After the COVID-19 outbreak in 2020, UNICEF Georgia and Caritas Czech Republic implemented a project aiming to ensure the continuity of maternal and child health services during the pandemic. Even though the project significantly improved the knowledge of primary healthcare (PHC) specialists in the management of children and mothers health, some gaps still needed to be addressed. With a new project financially supported by the USAID, we will work on the improvement of quality of child health services through practice facilitation and expert consultation provided to the PHC practitioners, as well as improve clinical protocols to support hospitals and train hospital staff in their use.
Intervention for Quality Improvement (QI)
In 2021, with the aim to address the needs of children and their mothers during the COVID-19 pandemic, Caritas Czech Republic and UNICEF Georgia conducted online trainings to rural healthcare providers from all 10 regions of Georgia. In parallel, we worked on the design of care standards to be later delivered via telehealth visits, thanks to which mothers and young children will be provided with remote support and consultation by the trained rural healthcare providers. The project also ensured the development and integration of child health and development e-module into a real-time electronic Management Information System (E-MIS) intended as a mainstream tool for strengthening the PHC in Georgia.
To ensure the continuity and quality of maternal and child health services not only at primary but at secondary level, our cooperation with UNICEF continued in 2022, too. In the framework of a new project, the activities will cover two main directions: first, the project mentors will deliver training sessions to the selected facilitators (32 rural doctors) from all over the country who will later provide individual consultation as well as regular online and on-site supportive supervisions in pediatric topics to 1285 rural PHC providers (family doctors/nurses) for seven months. Second, the clinical team of expert-pediatricians will work on the update of the current medical protocols needed to manage, diagnose and prevent COVID-19 in pediatric patients and the management of the multi-systemic inflammatory syndrome caused by the SARS-CoV2 in children. The experts will hold respective trainings for the hospital staff in Tbilisi, Telavi, Marneuli and Rustavi.

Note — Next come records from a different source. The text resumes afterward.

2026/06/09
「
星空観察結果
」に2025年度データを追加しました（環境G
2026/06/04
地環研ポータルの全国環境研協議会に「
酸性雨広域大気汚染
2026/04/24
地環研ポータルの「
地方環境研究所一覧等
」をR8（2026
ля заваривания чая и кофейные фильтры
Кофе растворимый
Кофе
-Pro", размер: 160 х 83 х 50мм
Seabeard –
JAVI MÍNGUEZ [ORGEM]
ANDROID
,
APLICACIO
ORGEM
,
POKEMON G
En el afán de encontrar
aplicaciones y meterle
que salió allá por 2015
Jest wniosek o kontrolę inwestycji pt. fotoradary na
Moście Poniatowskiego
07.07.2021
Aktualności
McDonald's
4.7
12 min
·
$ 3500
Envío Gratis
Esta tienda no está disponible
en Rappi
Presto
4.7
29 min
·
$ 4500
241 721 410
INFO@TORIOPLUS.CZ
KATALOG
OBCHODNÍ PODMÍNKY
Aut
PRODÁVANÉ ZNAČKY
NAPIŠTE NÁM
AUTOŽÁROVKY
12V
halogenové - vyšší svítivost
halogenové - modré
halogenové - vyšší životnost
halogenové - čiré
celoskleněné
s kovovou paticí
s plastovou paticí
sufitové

As a result of the project, the quality of child health services provided by the rural PHC providers as well as the quality of management of COVID-19 delivered by the pediatric hospital personnel will be improved.
„COVID-19 associated hospitalization rates among children and adolescents rose during late 2020 and 2021 that led to the development of appropriate clinical protocols for children with COVID-19. However, clinical protocols related to the management of COVID cases need to be updated on a regular basis based on accumulated evidence and best practices in other countries. Accordingly, the quality of pediatric medical care should be constantly monitored and improved, especially in the pediatric clinics/pediatric wards located in the regions of Georgia. The staff of hospitals should be trained in the use of the updated protocols“. – says Rusudan Chkhubianishvili, Caritas Czech Republic’s Project Manager.

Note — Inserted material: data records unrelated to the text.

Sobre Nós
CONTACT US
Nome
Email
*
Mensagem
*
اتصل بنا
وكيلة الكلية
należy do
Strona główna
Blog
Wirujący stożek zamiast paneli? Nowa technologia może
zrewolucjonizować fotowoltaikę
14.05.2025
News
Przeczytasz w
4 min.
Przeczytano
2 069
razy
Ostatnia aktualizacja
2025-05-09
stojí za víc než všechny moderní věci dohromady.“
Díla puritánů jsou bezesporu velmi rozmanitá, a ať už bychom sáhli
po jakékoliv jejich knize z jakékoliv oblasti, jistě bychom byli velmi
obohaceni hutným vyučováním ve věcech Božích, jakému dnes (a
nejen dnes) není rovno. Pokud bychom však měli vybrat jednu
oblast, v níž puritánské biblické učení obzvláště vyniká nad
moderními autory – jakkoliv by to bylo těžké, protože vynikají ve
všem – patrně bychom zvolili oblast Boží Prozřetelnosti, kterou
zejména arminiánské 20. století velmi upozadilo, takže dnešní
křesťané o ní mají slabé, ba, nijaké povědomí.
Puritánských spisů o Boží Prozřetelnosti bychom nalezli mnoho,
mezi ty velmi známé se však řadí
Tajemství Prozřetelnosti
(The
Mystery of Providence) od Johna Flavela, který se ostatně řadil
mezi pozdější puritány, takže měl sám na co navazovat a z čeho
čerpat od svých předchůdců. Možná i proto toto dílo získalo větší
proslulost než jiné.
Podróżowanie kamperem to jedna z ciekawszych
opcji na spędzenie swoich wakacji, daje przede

Our Role in Georgia's Healthcare
Since 2015, Caritas Czech Republic has been supporting the Georgian Government efforts to reform the health care and social systems. Thus, involvement in the USAID/UNICEF-funded project is a part of Caritas Czech Republic's broader contribution to improvement of the country's health care system.
In July 2021, we presented a Unified Electronic Management Information and a 0-6 Child Health and Development surveillance Information Systems to the Ministry of Health of Georgia. These systems will be used nationwide for the increase of the quality of care provided by the primary health care facilities to their patients. Moreover, CCR experts developed 10 clinical practice protocols and are training the doctors and nurses in 16 rural ambulatories of Dusheti and 28 ambulatories of Zugdidi municipalities in their practical application. This project is being implemented within the framework of the Czech Development Agency’s support to the reform of primary healthcare system of Georgia.

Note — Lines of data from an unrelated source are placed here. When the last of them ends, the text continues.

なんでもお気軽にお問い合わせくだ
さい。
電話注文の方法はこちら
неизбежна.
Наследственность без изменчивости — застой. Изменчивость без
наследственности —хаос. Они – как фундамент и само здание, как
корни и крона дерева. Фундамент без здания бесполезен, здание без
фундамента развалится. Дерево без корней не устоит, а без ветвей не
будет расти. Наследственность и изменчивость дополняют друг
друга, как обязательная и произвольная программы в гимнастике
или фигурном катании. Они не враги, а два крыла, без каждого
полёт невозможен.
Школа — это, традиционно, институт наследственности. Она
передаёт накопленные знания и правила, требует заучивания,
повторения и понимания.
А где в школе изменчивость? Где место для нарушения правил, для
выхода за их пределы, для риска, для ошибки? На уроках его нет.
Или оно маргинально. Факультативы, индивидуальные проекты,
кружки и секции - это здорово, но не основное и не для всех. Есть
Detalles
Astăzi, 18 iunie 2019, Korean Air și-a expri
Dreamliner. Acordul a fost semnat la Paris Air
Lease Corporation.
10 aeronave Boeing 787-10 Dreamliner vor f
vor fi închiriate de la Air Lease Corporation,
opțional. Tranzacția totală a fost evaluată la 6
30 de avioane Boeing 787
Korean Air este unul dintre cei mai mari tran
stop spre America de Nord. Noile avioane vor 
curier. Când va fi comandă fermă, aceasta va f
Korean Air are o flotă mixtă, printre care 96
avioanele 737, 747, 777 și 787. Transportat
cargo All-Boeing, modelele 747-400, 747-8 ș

In addition to the trainings, the PHC experts are providing coaching and regular supportive supervision to the medical staff in the rural ambulatories of Dusheti and Zugdidi with the aim to engage family physicians in regular medical service quality improvement activities. Those are essential to achieving the aim of improving the health of the population, enhancing patient experiences and outcomes and improving PHC provider capacity to manage the most common non-communicable diseases.
In August 2021, Caritas Czech Republic started piloting a Slovak-made innovative solution Scase that will help Georgia’s primary health care system in measuring different vital signs of the patient, which helps not only to monitor patient´s status, but also to detect some of the non-communicable diseases like hypertension or diabetes. After four months, team of Caritas Czech Republic (CCR) and S-case company from Slovakia successfully concluded the project. It was proven that this device is efficient for primary health care facilities located in rural areas as it increases the productivity of healthcare providers, detects new cases of different non-communicable diseases, and as it enables fast and accurate data-sharing and storage in electronic format.
Furthermore, after the COVID-19 outbreak, CCR rapidly tailored its activities to cope with the pandemic, and with this in mind, conducted online trainings for rural doctors in the management of the mild COVID-19 cases, post-covid complications, and vaccination side effects. Moreover, CCR handed over 50 computers to rural ambulatories in pilot regions to enable family doctors to effectively run their clinical practice.